Agents who used debugging -tools performed drastically better than those who didn't do it, but their success rate was still not high enough.
Credit: Microsoft Research
This approach is much more successful than trusting the models because they are usually used, but if your best case is a success rate of 48.4 percent, you are not ready for Primetime. The limitations are probably because the models do not fully understand how they can best use the tools, and because their current training data is not adjusted to this use case.
“We believe that this is due to the scarcity of data that represent sequential decision-making behavior (eg debugging tracks) in the current LLM Training Corpus,” says the blog post. “The important performance improvement … however, validates that this is a promising research direction.”

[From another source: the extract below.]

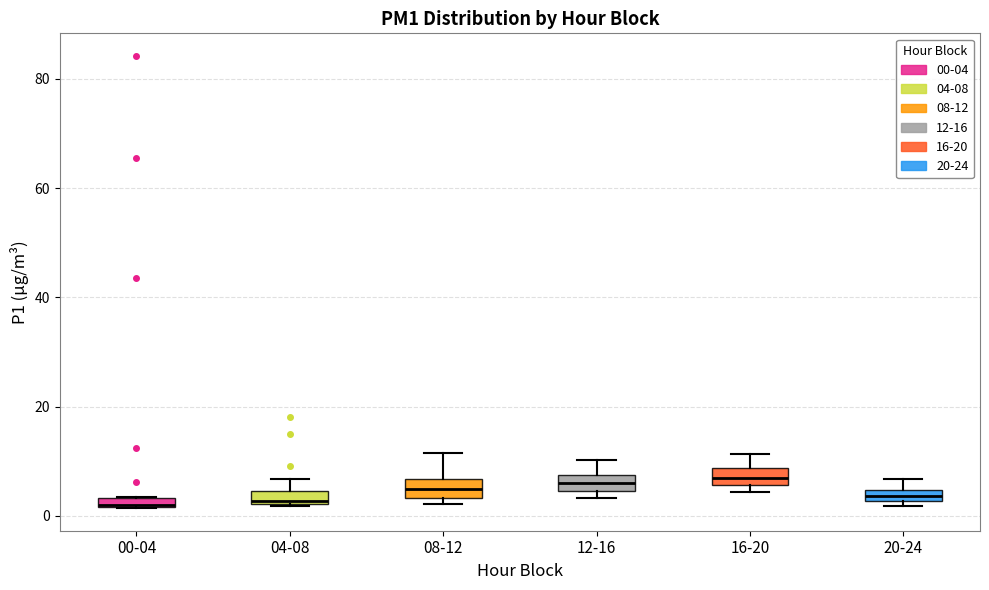

Where does the upper whisker of the box for 20-24 end on the y-axis? The values are not printed on the chart, so give them approximately, as read against the axis.

6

This first report is only the start of the efforts, the post claims. The next step is to “refine an info-seeking model that specializes in collecting the necessary information to solve bugs.” If the model is large, the best step can be to store inference costs to “build a smaller info seizing model that can offer relevant information to the larger ones.”
This is not the first time we have seen results that suggest that some of the ambitious ideas about AI agents who immediately replace replacements are quite far from reality. There have already been countless studies that have shown that, although an AI tool can sometimes make an application that seems acceptable to the user for a scary task, the models tend to produce code loaded with bugs and security vulnerabilities, and they cannot generally solve those problems.
This is an early step towards AI coding agents, but most researchers agree that it remains likely that the best result is an agent who saves a human developer a considerable amount of time, not one who can do everything they can do.